In 2017, the Baldwin County Virtual School met state benchmarks to become a standalone school as well. The school had more than 250 students enrolled and was now eligible to hire an administrative staff and begin searching for a permanent home. Virtual School Assistant Principal Jacque Helms said the slow climb to that goal was intentional.

“We wanted to grow small so we could still keep individual contact with our students,” she said.

Last year, enrollment number jumped to 346 students from every corner of Baldwin County in grades seventh through twelfth. Coastal Alabama hosts virtual students on its campuses in Fairhope, Bay Minette and Gulf Shores and the schools’ nine teachers rotate between the locations throughout the week.

As the school grows, the individual attention remains. While other virtual schools in Alabama accept students from any county, the Baldwin County Virtual School only accepts students who live within Baldwin County.
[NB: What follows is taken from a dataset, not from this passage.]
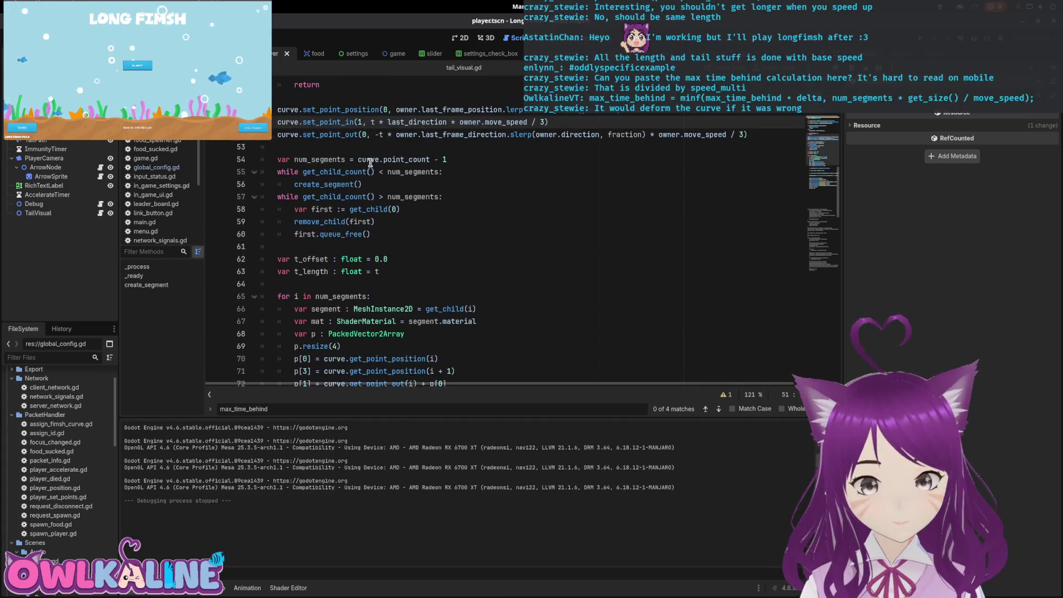
{"action": "scroll", "coordinate": [383, 222], "scroll_direction": "down", "scroll_amount": 5}
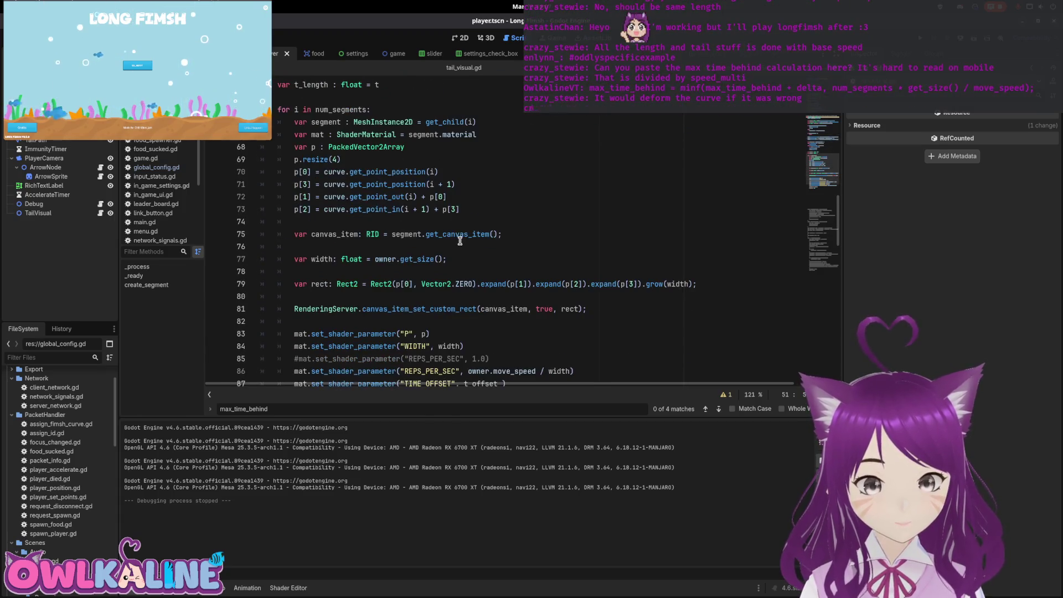
{"action": "scroll", "coordinate": [460, 241], "scroll_direction": "down", "scroll_amount": 1}
{"action": "scroll", "coordinate": [462, 241], "scroll_direction": "down", "scroll_amount": 1}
“We want to have that personal relationship,” Helms said. “Other virtual schools tend to be open to everybody so you are truly virtual. We are more hybrid or blended because we do a lot of face to face, emailing and texting. Our teachers personally know them and when falling behind they are their coach, their mentor and the person they can go to and say, ‘I’m kind of stressing, what can I do’,” she said.

She added that the low student population gives instructors more one-on-one time with students.

“They can help them create a plan and think through their activities,” she said. “Most schools have one counselor for 300 kids. Here we have a coach for every 30 kids so that’s a total different concept.”

While students return to their assigned schools to compete in athletics or band, the Virtual School hosts a number of clubs, its own prom and its own graduation ceremony each spring.

Every graduate who crosses that stage knows every teacher standing and applauding them.

“When Anne was accepted early to Boston University she came in and told us and it was so exciting. We all started crying,” Resmondo said. “To have that relationship with your kids and have them want to come in and tell you the great things happening in their lives, it’s amazing. It’s wonderful.”

Helms added, “We watch these kids make it into the schools they want or into the careers they want and they tell us it’s because of virtual school. It’s exciting to be a part of watching these kids make their dreams come true.”